Every time you use your cell phone, you leave behind a few bits of information. The phone pings the nearest cell-phone towers, revealing its location. Your service provider records the duration of your call and the number dialed.
Some people are nervous about trailing digital bread crumbs behind them. Sandy Pentland, however, revels in it. In fact, the MIT professor of media arts and sciences would like to see phones collect even more information about their users, recording everything from their physical activity to their conversational cadences. With the aid of some algorithms, he posits, that information could help us identify things to do or new people to meet. It could also make devices easier to use–for instance, by automatically determining security settings. More significant, cell-phone data could shed light on workplace dynamics and on the well-being of communities. It could even help project the course of disease outbreaks and provide clues about individuals’ health. Pentland, who has been sifting data gleaned from mobile devices for a decade, calls the practice “reality mining.”
Reality mining, he says, “is all about paying attention to patterns in life and using that information to help [with] things like setting privacy patterns, sharing things with people, notifying people–basically, to help you live your life.”
Researchers have been mining data from the physical world for years, says Alex Kass, a researcher who leads reality-mining projects at Accenture, a consulting and technology services firm. Sensors in manufacturing plants tell operators when equipment is faulty, and cameras on highways monitor traffic flow. But now, he says, “reality mining is getting personal.”
Within the next few years, Pentland predicts, reality mining will become more common, thanks in part to the proliferation and increasing sophistication of cell phones. Many handheld devices now have the processing power of low-end desktop computers, and they can also collect more varied data, thanks to devices such as GPS chips that track location. And researchers such as Pentland are getting better at making sense of all that information.

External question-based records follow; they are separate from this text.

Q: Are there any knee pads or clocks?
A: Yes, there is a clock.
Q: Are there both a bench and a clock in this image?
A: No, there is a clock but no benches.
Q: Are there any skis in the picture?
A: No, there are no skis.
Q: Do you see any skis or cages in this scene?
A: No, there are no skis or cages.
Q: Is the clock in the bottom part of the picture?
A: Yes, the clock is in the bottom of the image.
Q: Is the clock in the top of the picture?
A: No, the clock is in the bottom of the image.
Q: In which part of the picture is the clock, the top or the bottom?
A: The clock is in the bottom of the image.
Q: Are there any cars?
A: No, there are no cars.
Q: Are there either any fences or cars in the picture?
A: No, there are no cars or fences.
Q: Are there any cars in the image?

To create an accurate model of a person’s social network, for example, Pentland’s team combines a phone’s call logs with information about its proximity to other people’s devices, which is continuously collected by Bluetooth sensors. With the help of factor analysis, a statistical technique commonly used in the social sciences to explain correlations among multiple variables, the team identifies patterns in the data and translates them into maps of social relationships. Such maps could be used, for instance, to accurately categorize the people in your address book as friends, family members, acquaintances, or coworkers. In turn, this information could be used to automatically establish privacy settings–for instance, allowing only your family to view your schedule. With location data added in, the phone could predict when you would be near someone in your network. In a paper published last May, Pentland and his group showed that cell-phone data enabled them to accurately model the social networks of about 100 MIT students and professors. They could also precisely predict where subjects would meet with members of their networks on any given day of the week.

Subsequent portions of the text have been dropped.